▸ **Tâches et exercices**:
(A) Résumez le document source en deux phrases.
(B) Dans le document source, remplacez "concours" par "examens" et réécrivez le passage commençant par "La reforme telle" et se terminant par "à l’évidence impossible.".
(C) Relevez toutes les formes verbales conjuguées du document source (pour un temps composé ou un passif, l’auxiliaire seul), en citant chaque forme une seule fois.

▸ **Document source**:
= = =

La reforme telle qu’elle est entreprise vient remettre en cause les règles d’accès à l’emploi. On le sait, l’accès à certains emplois tant dans la fonction publique que dans la formation professionnelle est soumis à un niveau BAC plus deux ans. Donc de niveau de technicien supérieur. Que deviendront tous ces concours s’ils doivent recruter dorénavant des cadres au lieu des techniciens supérieurs. Le gouvernement aura-t-il les moyens pour recruter ce personnel avec un salaire de cadre ? Cela paraît à l’évidence impossible.

= = =

▸ **Données brutes**:

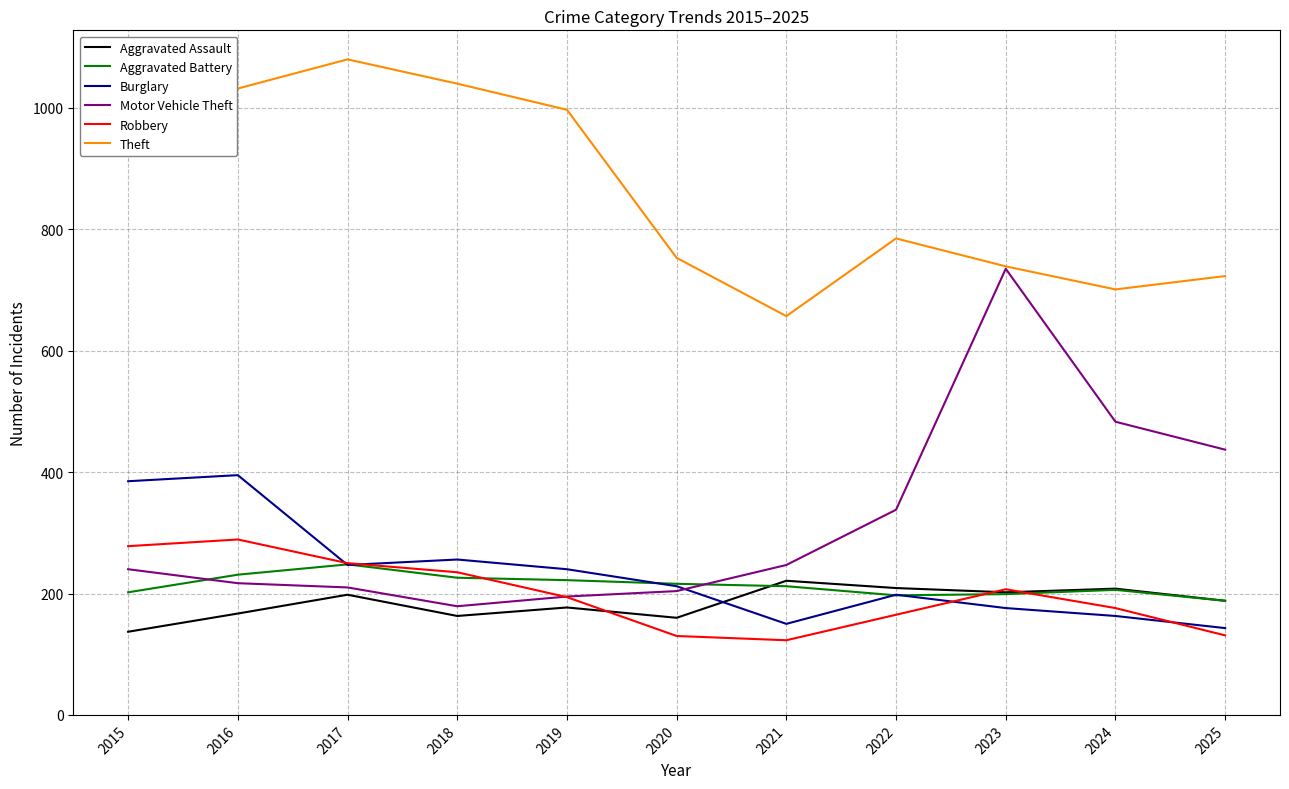

Where is the first local minimum for Aggravated Assault?

2018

= = =

▸ **Réponses successives**:
(A) La réforme entreprise remet en cause les règles d’accès à certains emplois de la fonction publique et de la formation professionnelle, qui exigent un niveau BAC plus deux ans, soit celui de technicien supérieur. Le document source s’interroge sur l’avenir de ces concours s’ils doivent désormais recruter des cadres et juge évidemment impossible que le gouvernement ait les moyens de payer ce personnel avec un salaire de cadre.

(B)
La reforme telle qu’elle est entreprise vient remettre en cause les règles d’accès à l’emploi. On le sait, l’accès à certains emplois tant dans la fonction publique que dans la formation professionnelle est soumis à un niveau BAC plus deux ans. Donc de niveau de technicien supérieur. Que deviendront tous ces examens s’ils doivent recruter dorénavant des cadres au lieu des techniciens supérieurs. Le gouvernement aura-t-il les moyens pour recruter ce personnel avec un salaire de cadre ? Cela paraît à l’évidence impossible.

(C) vient, est, sait, deviendront, doivent, aura, paraît